(Stored items from a collection)
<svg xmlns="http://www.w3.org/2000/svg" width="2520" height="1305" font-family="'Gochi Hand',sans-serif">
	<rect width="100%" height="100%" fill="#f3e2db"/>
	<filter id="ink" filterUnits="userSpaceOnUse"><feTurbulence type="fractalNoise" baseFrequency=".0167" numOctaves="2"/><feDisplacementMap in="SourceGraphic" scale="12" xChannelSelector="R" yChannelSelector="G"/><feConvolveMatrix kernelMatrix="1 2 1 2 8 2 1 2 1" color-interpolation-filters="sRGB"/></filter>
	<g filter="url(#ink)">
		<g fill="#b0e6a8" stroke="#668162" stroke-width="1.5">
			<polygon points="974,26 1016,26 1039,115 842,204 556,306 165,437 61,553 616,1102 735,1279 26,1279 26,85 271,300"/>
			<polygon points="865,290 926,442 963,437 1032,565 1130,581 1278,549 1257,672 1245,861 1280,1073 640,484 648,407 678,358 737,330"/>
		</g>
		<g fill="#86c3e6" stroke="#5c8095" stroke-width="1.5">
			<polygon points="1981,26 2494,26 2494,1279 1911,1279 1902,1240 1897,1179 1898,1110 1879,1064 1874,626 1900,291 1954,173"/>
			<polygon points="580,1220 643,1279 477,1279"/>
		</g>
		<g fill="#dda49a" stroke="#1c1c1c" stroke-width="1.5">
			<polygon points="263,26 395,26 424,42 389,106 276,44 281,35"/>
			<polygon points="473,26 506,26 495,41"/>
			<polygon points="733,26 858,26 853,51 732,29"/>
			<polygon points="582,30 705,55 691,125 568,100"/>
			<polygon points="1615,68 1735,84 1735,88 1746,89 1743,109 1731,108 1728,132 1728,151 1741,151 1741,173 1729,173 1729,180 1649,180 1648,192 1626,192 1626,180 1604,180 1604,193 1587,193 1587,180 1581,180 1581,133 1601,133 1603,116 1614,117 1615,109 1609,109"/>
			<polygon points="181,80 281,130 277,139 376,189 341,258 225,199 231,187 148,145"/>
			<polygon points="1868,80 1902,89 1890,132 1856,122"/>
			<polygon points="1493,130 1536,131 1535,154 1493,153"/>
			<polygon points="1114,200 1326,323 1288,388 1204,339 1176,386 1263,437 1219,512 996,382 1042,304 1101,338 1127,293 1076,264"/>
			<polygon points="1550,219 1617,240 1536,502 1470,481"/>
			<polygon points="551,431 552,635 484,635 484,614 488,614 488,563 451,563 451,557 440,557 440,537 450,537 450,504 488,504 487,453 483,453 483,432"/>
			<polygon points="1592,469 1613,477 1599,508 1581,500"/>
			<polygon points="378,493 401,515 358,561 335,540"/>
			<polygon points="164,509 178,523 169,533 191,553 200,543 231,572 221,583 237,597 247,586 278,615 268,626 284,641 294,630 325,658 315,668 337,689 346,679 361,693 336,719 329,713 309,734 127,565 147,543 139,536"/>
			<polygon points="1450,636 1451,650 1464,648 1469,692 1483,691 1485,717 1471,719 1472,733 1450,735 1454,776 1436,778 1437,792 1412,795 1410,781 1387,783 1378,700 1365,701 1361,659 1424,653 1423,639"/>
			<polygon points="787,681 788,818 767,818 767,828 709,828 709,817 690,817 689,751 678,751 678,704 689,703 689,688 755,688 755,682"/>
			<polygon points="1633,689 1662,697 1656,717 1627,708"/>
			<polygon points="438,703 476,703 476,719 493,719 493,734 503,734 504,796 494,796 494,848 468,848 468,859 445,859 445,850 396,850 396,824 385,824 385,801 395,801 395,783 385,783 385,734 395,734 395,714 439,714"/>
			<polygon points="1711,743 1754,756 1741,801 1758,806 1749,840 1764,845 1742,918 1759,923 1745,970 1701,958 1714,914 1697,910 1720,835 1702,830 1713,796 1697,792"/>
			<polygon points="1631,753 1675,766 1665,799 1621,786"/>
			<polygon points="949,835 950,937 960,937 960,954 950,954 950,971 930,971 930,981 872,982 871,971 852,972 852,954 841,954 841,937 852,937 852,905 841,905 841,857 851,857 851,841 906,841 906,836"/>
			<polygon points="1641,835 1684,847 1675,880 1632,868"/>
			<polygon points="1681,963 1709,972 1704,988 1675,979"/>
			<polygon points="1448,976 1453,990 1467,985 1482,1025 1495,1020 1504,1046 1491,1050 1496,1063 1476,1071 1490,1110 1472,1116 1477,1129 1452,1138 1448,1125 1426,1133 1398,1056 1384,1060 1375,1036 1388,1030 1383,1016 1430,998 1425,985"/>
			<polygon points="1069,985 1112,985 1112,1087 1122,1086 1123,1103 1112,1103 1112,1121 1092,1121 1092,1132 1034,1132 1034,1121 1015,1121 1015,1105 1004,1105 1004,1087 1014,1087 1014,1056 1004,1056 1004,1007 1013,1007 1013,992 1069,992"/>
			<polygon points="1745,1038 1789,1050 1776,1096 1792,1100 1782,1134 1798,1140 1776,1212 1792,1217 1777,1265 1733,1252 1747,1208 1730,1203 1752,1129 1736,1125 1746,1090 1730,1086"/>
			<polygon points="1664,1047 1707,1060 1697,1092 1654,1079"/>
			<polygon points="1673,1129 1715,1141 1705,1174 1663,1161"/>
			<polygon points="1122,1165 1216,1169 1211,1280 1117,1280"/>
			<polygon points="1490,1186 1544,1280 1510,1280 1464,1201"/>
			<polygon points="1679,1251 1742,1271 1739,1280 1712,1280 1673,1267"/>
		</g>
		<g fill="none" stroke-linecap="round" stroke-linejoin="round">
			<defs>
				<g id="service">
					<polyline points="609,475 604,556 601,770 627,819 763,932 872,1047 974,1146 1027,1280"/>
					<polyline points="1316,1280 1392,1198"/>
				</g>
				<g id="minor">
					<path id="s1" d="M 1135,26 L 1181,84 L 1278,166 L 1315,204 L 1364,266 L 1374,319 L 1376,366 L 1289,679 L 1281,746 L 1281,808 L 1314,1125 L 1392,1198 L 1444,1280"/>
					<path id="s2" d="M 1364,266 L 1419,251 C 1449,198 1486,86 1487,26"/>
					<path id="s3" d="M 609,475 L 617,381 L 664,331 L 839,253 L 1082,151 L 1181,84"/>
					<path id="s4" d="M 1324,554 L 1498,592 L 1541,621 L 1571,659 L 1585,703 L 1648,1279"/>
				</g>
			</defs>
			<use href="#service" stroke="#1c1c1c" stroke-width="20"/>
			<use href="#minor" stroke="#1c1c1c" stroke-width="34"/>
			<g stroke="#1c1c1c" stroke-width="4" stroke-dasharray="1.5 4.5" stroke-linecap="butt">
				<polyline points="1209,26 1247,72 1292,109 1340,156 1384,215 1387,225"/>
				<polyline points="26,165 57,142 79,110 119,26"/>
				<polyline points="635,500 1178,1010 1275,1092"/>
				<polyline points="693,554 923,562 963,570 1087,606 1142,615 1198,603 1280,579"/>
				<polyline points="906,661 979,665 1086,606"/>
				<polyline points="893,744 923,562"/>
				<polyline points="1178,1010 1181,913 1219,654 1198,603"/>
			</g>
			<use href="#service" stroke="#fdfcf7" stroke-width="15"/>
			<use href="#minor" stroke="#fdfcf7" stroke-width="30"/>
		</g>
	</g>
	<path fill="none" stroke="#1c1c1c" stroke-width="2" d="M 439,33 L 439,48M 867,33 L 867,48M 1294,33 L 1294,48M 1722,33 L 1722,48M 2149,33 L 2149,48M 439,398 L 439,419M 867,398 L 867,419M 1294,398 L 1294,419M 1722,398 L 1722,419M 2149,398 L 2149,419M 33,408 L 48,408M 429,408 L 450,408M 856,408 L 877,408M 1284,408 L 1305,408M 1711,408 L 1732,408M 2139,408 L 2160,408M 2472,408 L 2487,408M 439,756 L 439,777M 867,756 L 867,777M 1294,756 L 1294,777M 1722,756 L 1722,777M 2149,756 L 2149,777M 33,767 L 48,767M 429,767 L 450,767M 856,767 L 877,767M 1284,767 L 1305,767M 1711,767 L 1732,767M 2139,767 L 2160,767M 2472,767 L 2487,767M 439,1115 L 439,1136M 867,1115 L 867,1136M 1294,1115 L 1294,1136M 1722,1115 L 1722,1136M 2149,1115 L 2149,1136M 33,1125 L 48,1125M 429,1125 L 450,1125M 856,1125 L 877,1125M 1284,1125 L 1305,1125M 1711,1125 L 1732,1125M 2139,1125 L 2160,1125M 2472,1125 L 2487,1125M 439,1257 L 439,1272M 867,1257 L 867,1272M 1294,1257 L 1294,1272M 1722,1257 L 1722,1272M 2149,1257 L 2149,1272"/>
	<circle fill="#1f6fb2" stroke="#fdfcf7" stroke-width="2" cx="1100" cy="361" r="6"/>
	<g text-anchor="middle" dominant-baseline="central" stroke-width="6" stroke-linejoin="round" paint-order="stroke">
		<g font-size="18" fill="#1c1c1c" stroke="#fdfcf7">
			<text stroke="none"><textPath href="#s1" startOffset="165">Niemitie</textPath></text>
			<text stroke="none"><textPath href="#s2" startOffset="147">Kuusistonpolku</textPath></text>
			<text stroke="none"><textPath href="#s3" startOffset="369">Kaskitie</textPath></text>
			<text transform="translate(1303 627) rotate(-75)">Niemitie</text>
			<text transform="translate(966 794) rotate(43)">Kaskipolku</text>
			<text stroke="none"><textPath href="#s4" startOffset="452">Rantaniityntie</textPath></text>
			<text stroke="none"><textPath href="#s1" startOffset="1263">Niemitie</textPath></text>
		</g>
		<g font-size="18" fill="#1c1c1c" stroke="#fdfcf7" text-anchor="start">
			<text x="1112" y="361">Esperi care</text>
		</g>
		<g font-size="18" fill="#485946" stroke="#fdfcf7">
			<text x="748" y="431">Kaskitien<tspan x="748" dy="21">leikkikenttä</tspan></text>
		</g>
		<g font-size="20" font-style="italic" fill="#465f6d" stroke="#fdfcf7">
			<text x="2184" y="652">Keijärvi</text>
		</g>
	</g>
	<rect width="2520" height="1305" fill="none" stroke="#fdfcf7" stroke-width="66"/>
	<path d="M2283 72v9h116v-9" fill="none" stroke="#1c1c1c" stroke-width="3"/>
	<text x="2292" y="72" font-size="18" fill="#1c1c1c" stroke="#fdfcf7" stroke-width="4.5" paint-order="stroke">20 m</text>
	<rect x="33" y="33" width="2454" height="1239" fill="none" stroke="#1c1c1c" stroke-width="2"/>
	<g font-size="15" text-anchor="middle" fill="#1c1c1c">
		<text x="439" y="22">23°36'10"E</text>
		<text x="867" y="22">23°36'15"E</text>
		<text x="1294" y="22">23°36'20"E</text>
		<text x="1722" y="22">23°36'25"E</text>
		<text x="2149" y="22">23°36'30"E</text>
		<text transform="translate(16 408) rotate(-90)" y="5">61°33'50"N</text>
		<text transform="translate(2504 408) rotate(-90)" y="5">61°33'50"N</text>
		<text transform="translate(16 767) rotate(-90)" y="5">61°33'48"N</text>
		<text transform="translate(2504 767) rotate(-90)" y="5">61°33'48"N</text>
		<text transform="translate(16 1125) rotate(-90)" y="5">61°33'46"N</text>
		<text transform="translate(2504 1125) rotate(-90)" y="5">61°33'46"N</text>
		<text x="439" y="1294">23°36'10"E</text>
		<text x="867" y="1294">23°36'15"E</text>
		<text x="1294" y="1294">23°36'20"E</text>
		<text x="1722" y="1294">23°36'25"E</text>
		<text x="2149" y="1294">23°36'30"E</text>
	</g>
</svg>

▶ **Brief**:
Find every line in the records above that contains the word "filter", and copy each one.

▶ **Exercise answer**:
	<filter id="ink" filterUnits="userSpaceOnUse"><feTurbulence type="fractalNoise" baseFrequency=".0167" numOctaves="2"/><feDisplacementMap in="SourceGraphic" scale="12" xChannelSelector="R" yChannelSelector="G"/><feConvolveMatrix kernelMatrix="1 2 1 2 8 2 1 2 1" color-interpolation-filters="sRGB"/></filter>
	<g filter="url(#ink)">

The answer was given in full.